Kendimden koparak bir birey olduğumu, yabancıların gözünde yabancı bir birey olduğumu kavradığım o anlarda, günlük hayatın içinde ya da tesadüfen konuşup karşılaştığım insanlara fiziksel, hatta ahlaki açıdan nasıl göründüğümü hep merak etmişimdir.

Hepimiz kendimizi zihinsel gerçeklikler olarak tahayyül etmeye alışkınızdır. Başkalarını ise fiziksel gerçeklikler olarak görürüz; kendimizi başkalarının zihnini belli bir şekilde etkileyen, basit fiziksel cisimler olarak kabul etmekte zorlanırız; aynı şekilde ötekileri de zihinsel gerçekler olarak görmemiz zordur; ama iş aşka ya da kavgaya geldi mi, işte ancak o zaman ötekilerin de tıpkı bizim gibi bir ruhu olduğunun bilincine varırız.
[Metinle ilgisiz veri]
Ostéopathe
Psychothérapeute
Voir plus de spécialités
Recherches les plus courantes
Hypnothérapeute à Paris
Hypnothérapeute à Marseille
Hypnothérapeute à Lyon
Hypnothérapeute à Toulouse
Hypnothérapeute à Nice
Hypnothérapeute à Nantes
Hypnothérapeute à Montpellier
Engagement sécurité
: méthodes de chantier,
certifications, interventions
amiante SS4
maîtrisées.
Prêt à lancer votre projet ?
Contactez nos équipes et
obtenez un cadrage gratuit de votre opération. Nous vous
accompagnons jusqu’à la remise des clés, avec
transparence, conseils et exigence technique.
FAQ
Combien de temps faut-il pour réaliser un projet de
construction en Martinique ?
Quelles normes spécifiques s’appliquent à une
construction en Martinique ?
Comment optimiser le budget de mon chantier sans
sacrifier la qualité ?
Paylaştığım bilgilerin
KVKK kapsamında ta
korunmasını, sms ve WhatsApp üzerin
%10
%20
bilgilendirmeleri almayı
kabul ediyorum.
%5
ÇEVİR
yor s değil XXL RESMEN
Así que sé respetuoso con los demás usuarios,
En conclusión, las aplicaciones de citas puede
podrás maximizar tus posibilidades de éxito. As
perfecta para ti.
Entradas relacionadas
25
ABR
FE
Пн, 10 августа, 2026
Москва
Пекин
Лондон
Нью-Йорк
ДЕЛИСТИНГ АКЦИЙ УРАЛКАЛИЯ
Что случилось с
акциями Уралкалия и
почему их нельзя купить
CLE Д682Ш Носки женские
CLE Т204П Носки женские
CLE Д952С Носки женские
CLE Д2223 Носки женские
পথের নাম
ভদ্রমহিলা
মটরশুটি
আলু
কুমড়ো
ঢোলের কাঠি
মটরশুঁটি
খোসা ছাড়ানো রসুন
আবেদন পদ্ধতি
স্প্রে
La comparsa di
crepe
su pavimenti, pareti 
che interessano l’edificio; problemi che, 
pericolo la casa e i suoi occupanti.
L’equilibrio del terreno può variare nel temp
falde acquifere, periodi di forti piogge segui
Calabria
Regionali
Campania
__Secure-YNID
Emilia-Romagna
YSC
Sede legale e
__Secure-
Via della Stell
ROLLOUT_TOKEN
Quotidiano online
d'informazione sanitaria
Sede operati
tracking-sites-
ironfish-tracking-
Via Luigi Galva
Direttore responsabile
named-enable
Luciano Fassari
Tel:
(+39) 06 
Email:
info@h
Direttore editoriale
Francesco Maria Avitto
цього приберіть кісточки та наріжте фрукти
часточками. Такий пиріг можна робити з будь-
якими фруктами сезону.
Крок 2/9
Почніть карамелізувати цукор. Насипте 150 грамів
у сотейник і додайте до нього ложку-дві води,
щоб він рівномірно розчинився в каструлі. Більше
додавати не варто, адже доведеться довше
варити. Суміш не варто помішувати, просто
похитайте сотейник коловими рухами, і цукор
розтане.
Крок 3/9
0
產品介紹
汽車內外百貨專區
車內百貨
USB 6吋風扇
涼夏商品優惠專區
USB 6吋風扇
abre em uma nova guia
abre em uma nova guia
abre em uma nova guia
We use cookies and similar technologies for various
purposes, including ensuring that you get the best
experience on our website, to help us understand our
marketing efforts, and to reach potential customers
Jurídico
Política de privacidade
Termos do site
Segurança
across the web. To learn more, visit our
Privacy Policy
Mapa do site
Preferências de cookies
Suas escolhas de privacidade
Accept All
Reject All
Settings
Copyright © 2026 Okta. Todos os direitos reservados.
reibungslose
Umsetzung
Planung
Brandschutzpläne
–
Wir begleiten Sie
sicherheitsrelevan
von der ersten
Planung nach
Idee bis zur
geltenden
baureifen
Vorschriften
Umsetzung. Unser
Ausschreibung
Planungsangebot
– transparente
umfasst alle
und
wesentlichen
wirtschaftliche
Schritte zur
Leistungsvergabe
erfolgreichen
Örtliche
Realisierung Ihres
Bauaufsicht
İnsanların bana bakınca nasıl bir adam gördüklerine dair saçmalamaya koyulmamın nedeni bu işte; sesim nasıldır, diye merak ediyorum, ötekilerin istemsiz belleğinde nasıl bir resim bırakıyorum, hareketlerim, cümlelerim, görünen hayatım başkalarının yorumlarının retinasına nasıl kazınıyor. Kendimi dışarıdan görmeyi hiçbir zaman beceremedim. Hiçbir ayna bizi "dışarıdan biri" olarak yansıtamaz, çünkü bizi kendimizin dışına çekebilecek ayna yoktur. Bunu ancak bir başka ruh yapabilir, bir başka bakış ve görüş. Usta bir sinema oyuncusu olsaydım ya da sesimi bağıra çağıra plaklara kaydetsem bile, eminim öte taraftan bakıldığında ne olduğumu bilmekten gene bu kadar uzak kalırdım, çünkü beni nasıl kaydederlerse etsinler, ister istemez hep kendi içimde, yüksek duvarlarla çevrili öz bilincimin içinde kalacağım.

...

Her şey karmaşık, yoksa öyle olan ben miyim. Her neyse, hiçbir şeyin önemi olmadığına göre bu da önemsiz. Saçmalayıp duran bu yoldan çıkmış değerlendirmeler, bir kenara atılmış tanrıların bahçelerinde bitkisel bir hayat sürüyor, tıpkı duvarlardan uzak tutulmuş sarmaşıklar gibi. Ben ise bu ipe sapa gelmez düşünceleri sonsuz kere sonuca bağladığım gecenin içinde gülümsüyorum, daha yıldızlar bile yokken Kader'i doğuran büyük nedenlerden yetim kalmış bir insan ruhunda bunları doğuran hayati ironiyle gülümsüyorum.